A origem do Universo inspirou incontáveis mitos de criação no passado e inspira muita ciência no presente. De fato, todas as culturas relatam, de uma forma ou de outra, uma história da criação do mundo. A cultura moderna, tão influenciada pela ciência, não é uma exceção. Essa necessidade que temos de explicar a origem de "tudo", incluindo a nossa, não escapa aos cientistas.
E, muito da "crise" que existe entre a ciência e a religião vem justamente da -desnecessária- colisão entre a versão (ou, melhor, versões) religiosa da origem do cosmo e a versão científica.Para focarmos melhor nossa discussão, vamos nos concentrar na versão judaico-cristã da Criação, conforme ela é relatada no Antigo Testamento. O ponto fundamental aqui é que a criação do mundo, segundo esse relato, marcou também a origem do tempo.
Essa interpretação é sugerida, por exemplo, por Santo Agostinho, que escreveu que Deus criou o tempo juntamente com o cosmo. "Antes" da Criação, argumentou Santo Agostinho, não faz sentido. (Segundo ele mesmo escreveu, alguns respondem à questão de o que Deus estava fazendo antes de criar o mundo dizendo que estava criando o Inferno para todos aqueles que fazem esse tipo de pergunta.)Continuando com o relato judaico-cristão, Deus criou o cosmo ex nihilo, do nada: sua ação criadora foi a causa inicial da existência material do mundo.
Por que Deus, que é por definição perfeito, sentiu a necessidade de criar, é um problema mais complicado, muitas vezes atribuído a uma vaidade divina: para ser amado pela sua criação. Mas acho melhor deixar este debate de lado. De qualquer forma, o ponto crucial aqui é que, segundo o Antigo Testamento, a Criação é um processo eminentemente sobrenatural, atribuído à ação divina, milagrosa e onipotente.Entram os cientistas, especialmente os cosmólogos modernos, atribuindo ao Universo propriedades quantitativas e explicáveis por meio de leis naturais.
O modelo cosmológico conhecido como Big Bang, que localiza a Criação do Universo no tempo (mas não no espaço -o Big Bang não foi uma explosão a partir de um ponto central) imediatamente inspira analogias com o relato do Gênese. Afinal, ambos falam de um início de tudo, antes do que o tempo não existia. Esse tipo de comparação só gera confusão e animosidade entre cientistas e pessoas de fé. Eis por quê: primeiro, a Bíblia não tem o intuito de descrever quantitativamente a estrutura do cosmo. Voltando a Santo Agostinho, a interpretação da Bíblia deve ser alegórica e não literal.
Usar a narrativa do Gênese como texto científico corrompe a função do texto, que é a de estabelecer a natureza onipotente de Deus. Note, também, que existem dois relatos de Criação no Gênese. Qual é o "correto"?Por outro lado, os cosmólogos que dizem entender a origem do Universo não estão sendo honestos.

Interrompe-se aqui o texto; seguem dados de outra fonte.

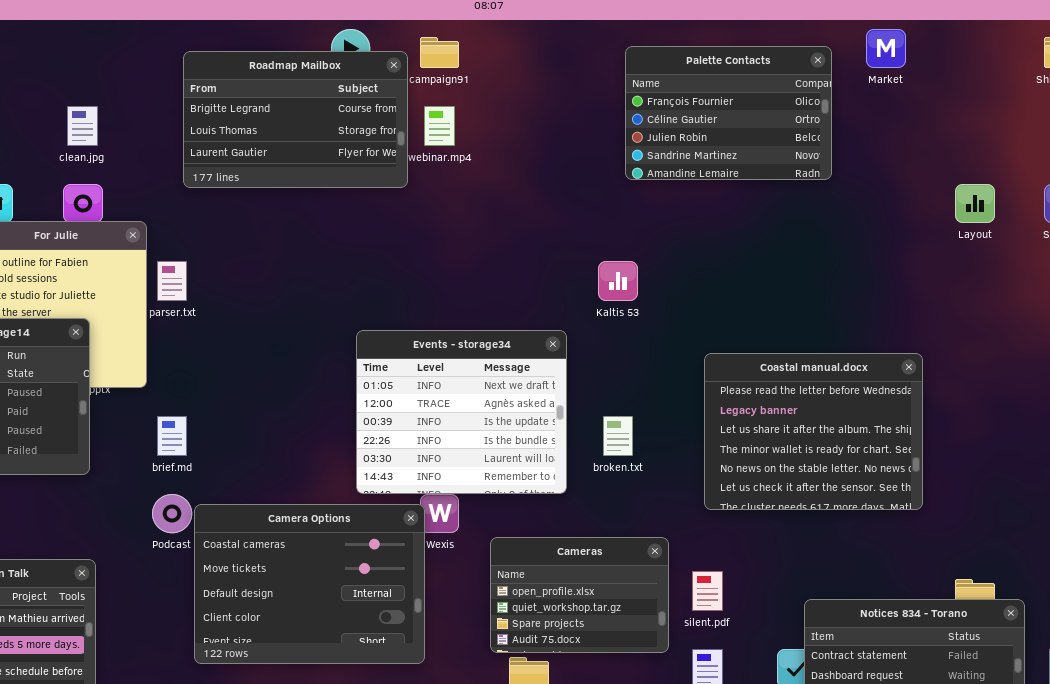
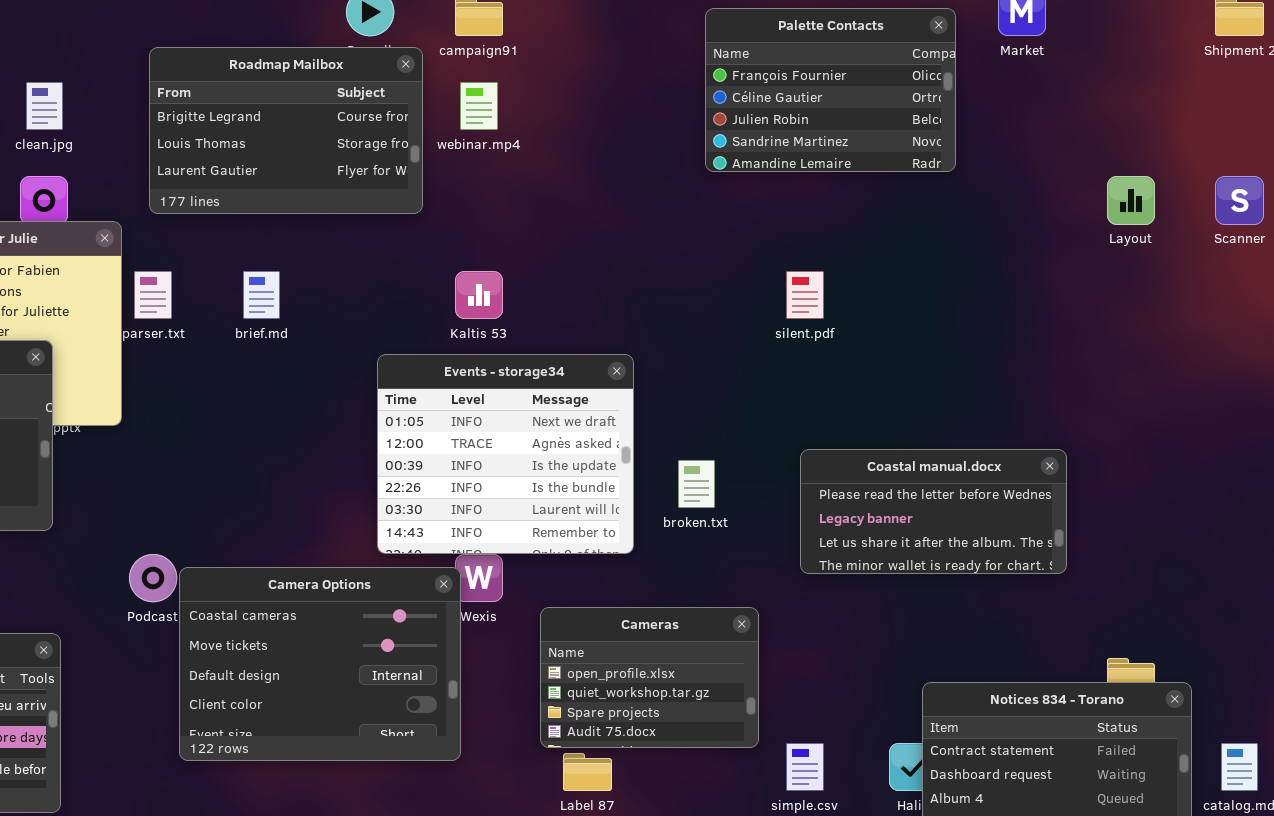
Roadmap Mailbox: [183,51,408,188] -> [149,47,423,214], moved
Kaltis 53: [598,261,638,301] -> [455,271,503,319], moved
Coastal manual.docx: [704,353,923,510] -> [800,449,1067,574], resized
brief.md: [157,416,187,456] -> [243,271,280,319], moved
silent.pdf: [692,571,723,611] -> [786,271,824,319], moved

Antes de mais nada, a teoria que descreve a expansão do Universo usada em cosmologia, a teoria da relatividade geral de Einstein, tem, como qualquer teoria física, limite de validade. Ela deixa de ser válida quando a matéria atinge densidades inimaginavelmente altas, possíveis bem perto do tempo "t=0". Se o Universo está em expansão, e as galáxias estão se afastando cada vez mais, ao voltarmos no tempo elas estarão cada vez mais próximas. Perto do "t=0", a matéria estaria espremida em volumes tão pequenos que sua densidade e temperatura seriam enormes.
A relatividade geral deixa de funcionar e temos de usar outra teoria. Mas qual? Existem versões diferentes, mas todas misturam idéias da mecânica quântica, que estuda a física atômica e subatômica -no Universo primordial, a física do muito pequeno passa a ser fundamental. Uma das versões chama-se supercordas, outra, cosmologia quântica.

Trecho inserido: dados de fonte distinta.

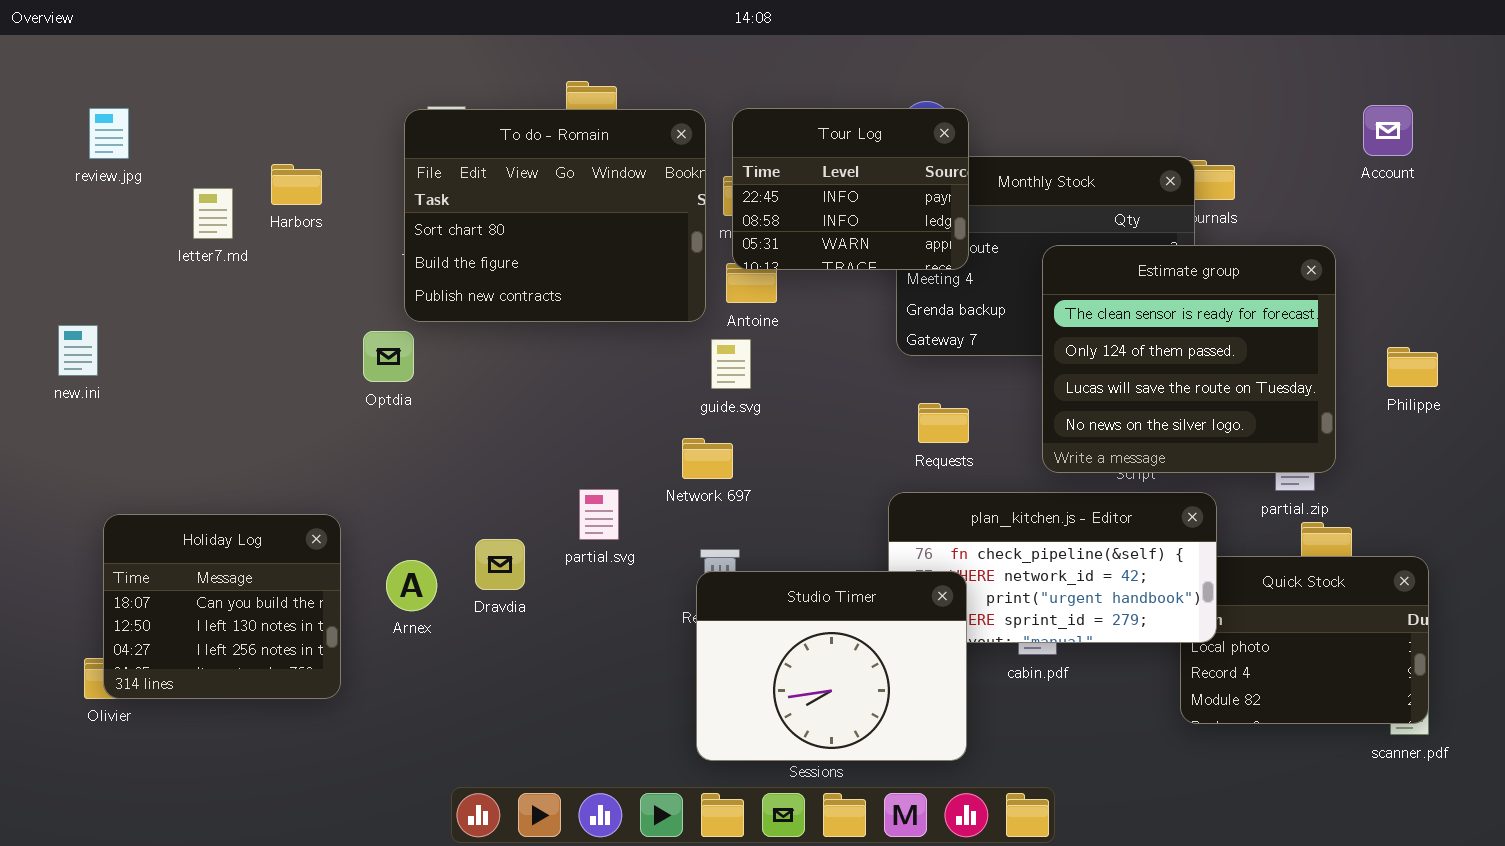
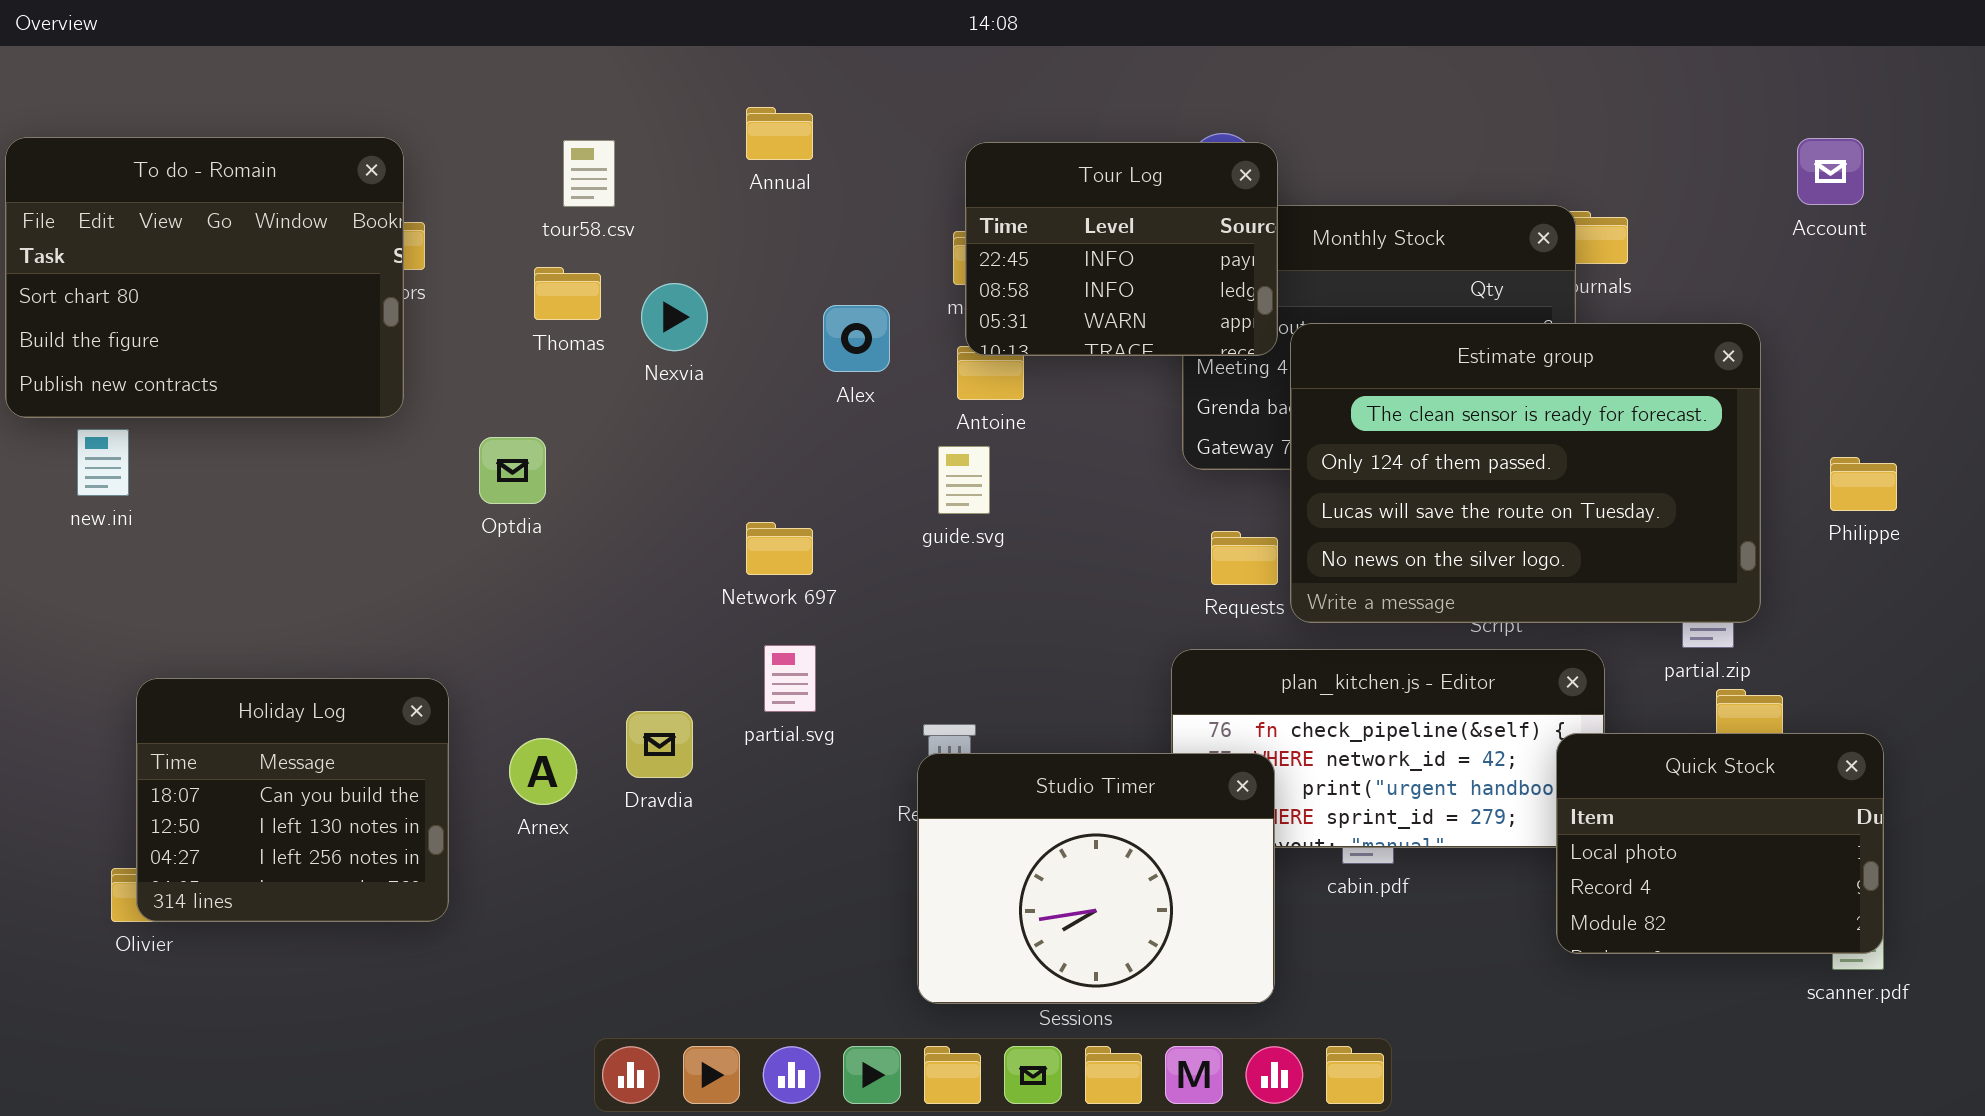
To do - Romain: [404,109,706,322] -> [5,137,404,418], moved
Estimate group: [1042,245,1336,473] -> [1290,323,1761,623], resized
Network 697: [682,438,733,479] -> [746,522,813,575], moved
Quick Stock: [1180,556,1429,724] -> [1556,733,1884,954], raised

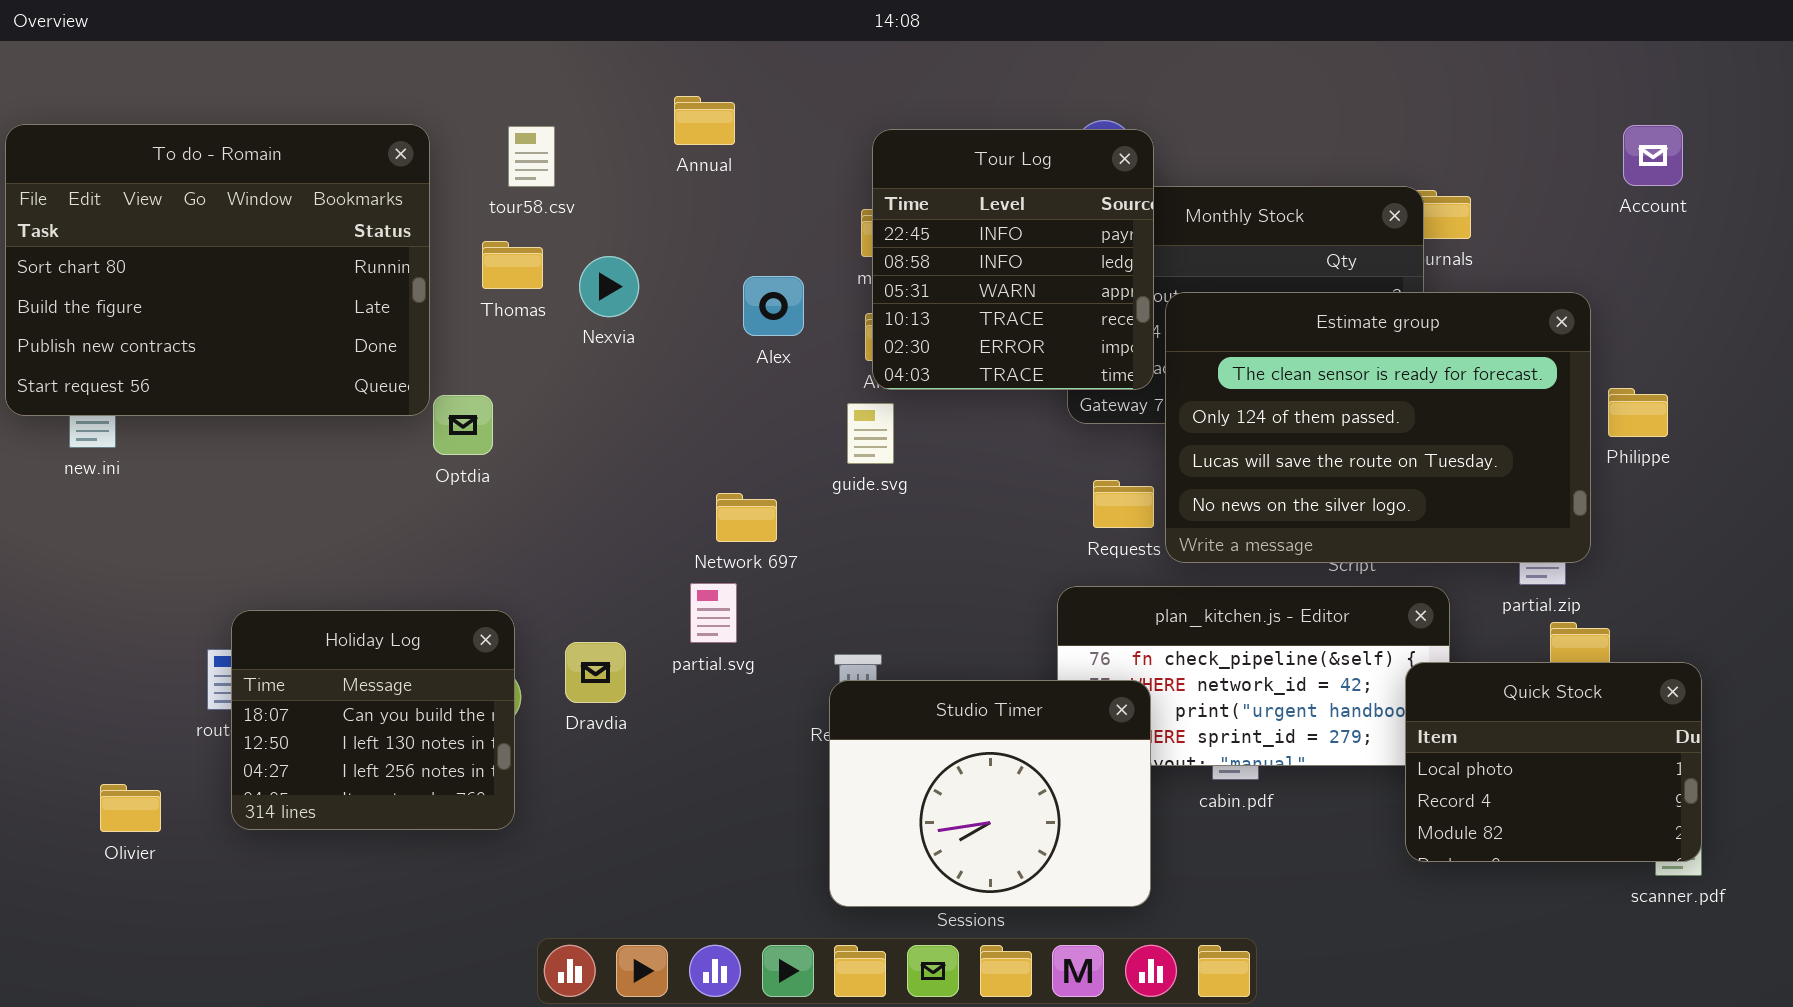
To do - Romain: [5,137,404,418] -> [5,124,430,416], resized
Tour Log: [965,142,1278,356] -> [872,129,1154,390], resized
Philippe: [1830,457,1897,511] -> [1608,388,1668,437], moved
Network 697: [746,522,813,575] -> [716,493,777,542], moved
Holiday Log: [136,678,449,922] -> [231,610,515,830], moved

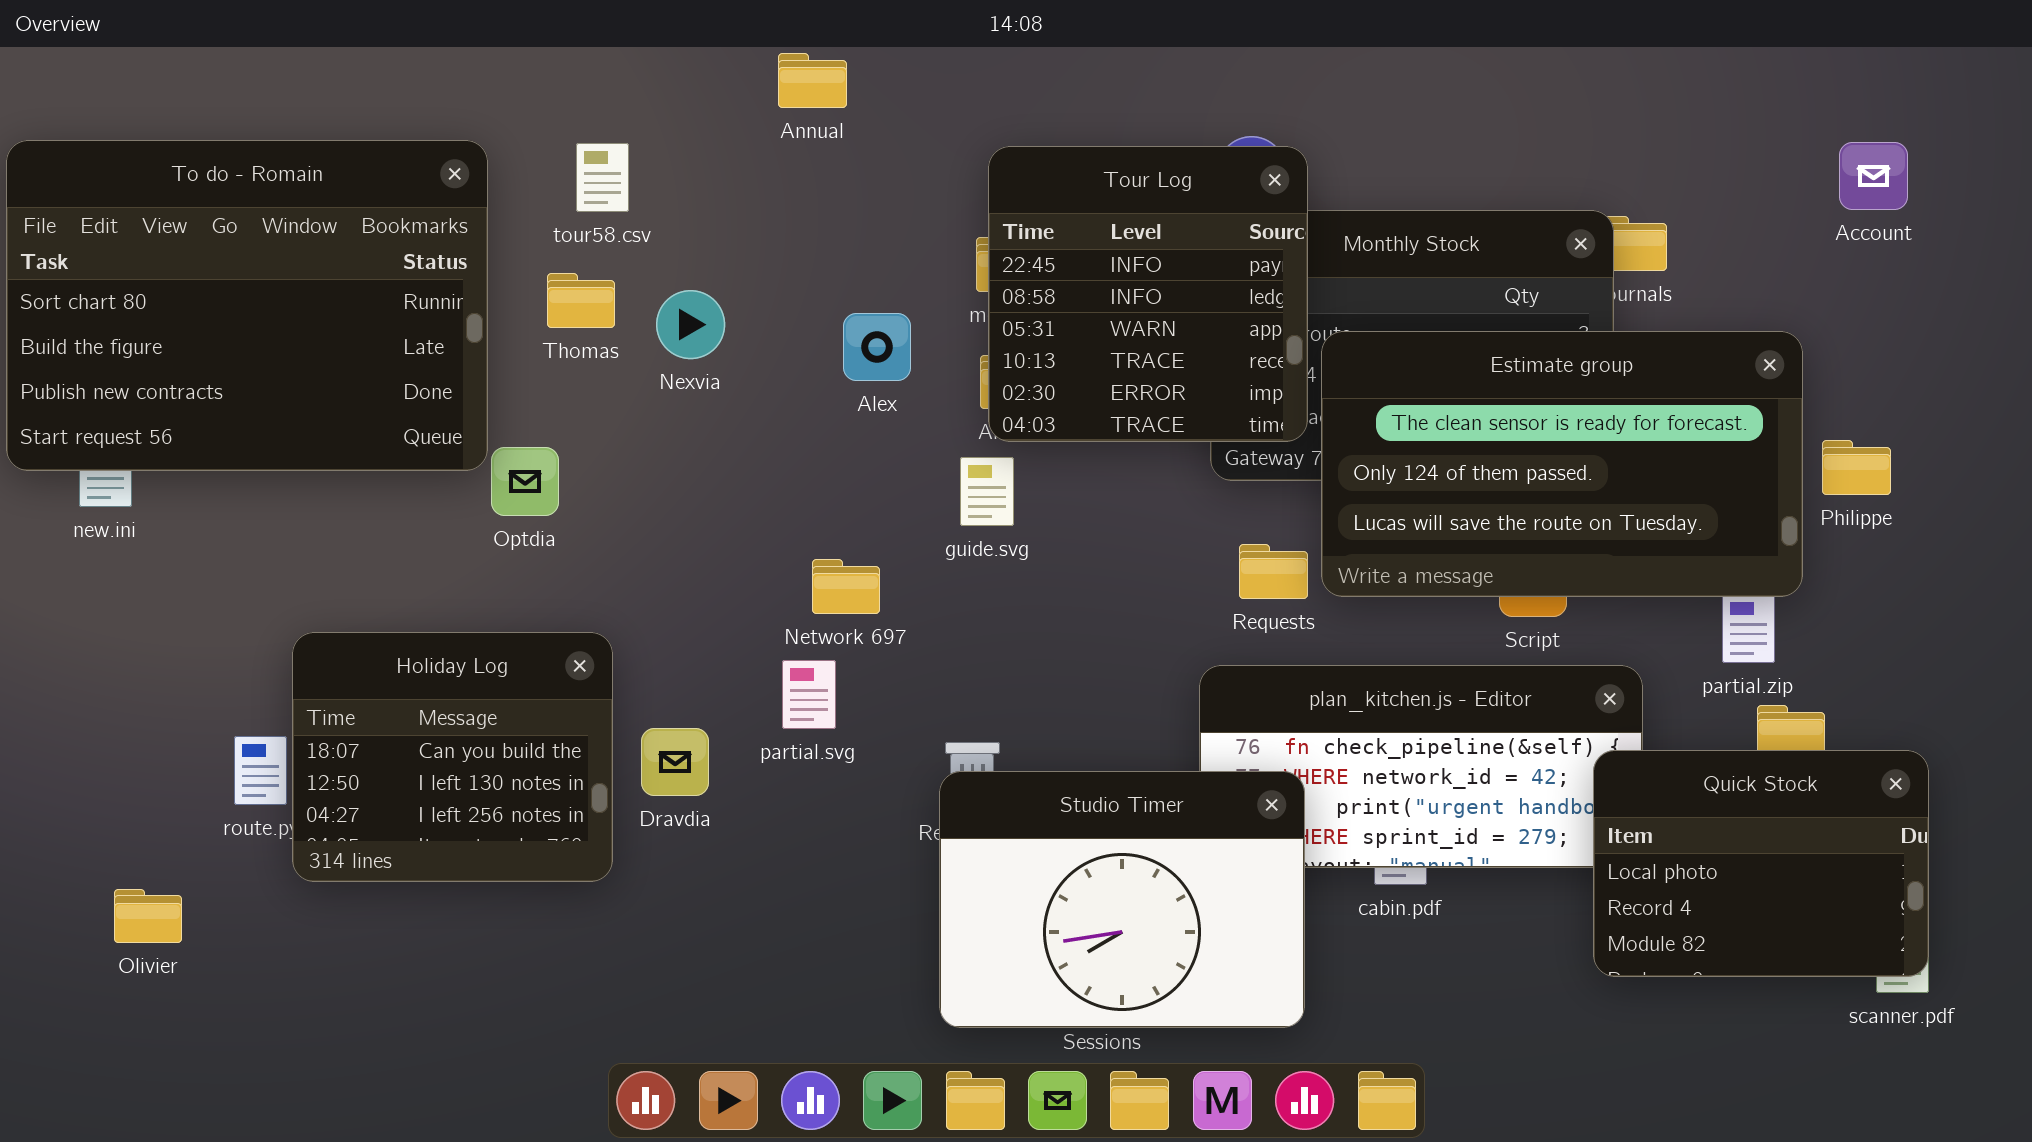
Annual: [674,96,735,145] -> [778,53,847,108], moved
Estimate group: [1165,292,1591,563] -> [1321,331,1803,597], resized
Holiday Log: [231,610,515,830] -> [292,632,613,882], moved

Ambas ainda incompletas, se bem que muito sugestivas.Vamos supor que, um dia, tenhamos uma teoria física da origem do Universo. Será que ela explicará o mistério da Criação? Eu acredito que não: essa será uma resposta científica da questão, e, portanto, calcada em leis naturais e conceitos. Podemos sempre perguntar de onde vêm essas leis e esses conceitos. Acredito que a melhor atitude com relação ao mistério da Criação é a de complementaridade: a ciência oferece um relato, a religião, outros (vários). É importante aceitar que ambos têm limitações, o que não tira em nada sua beleza e importância.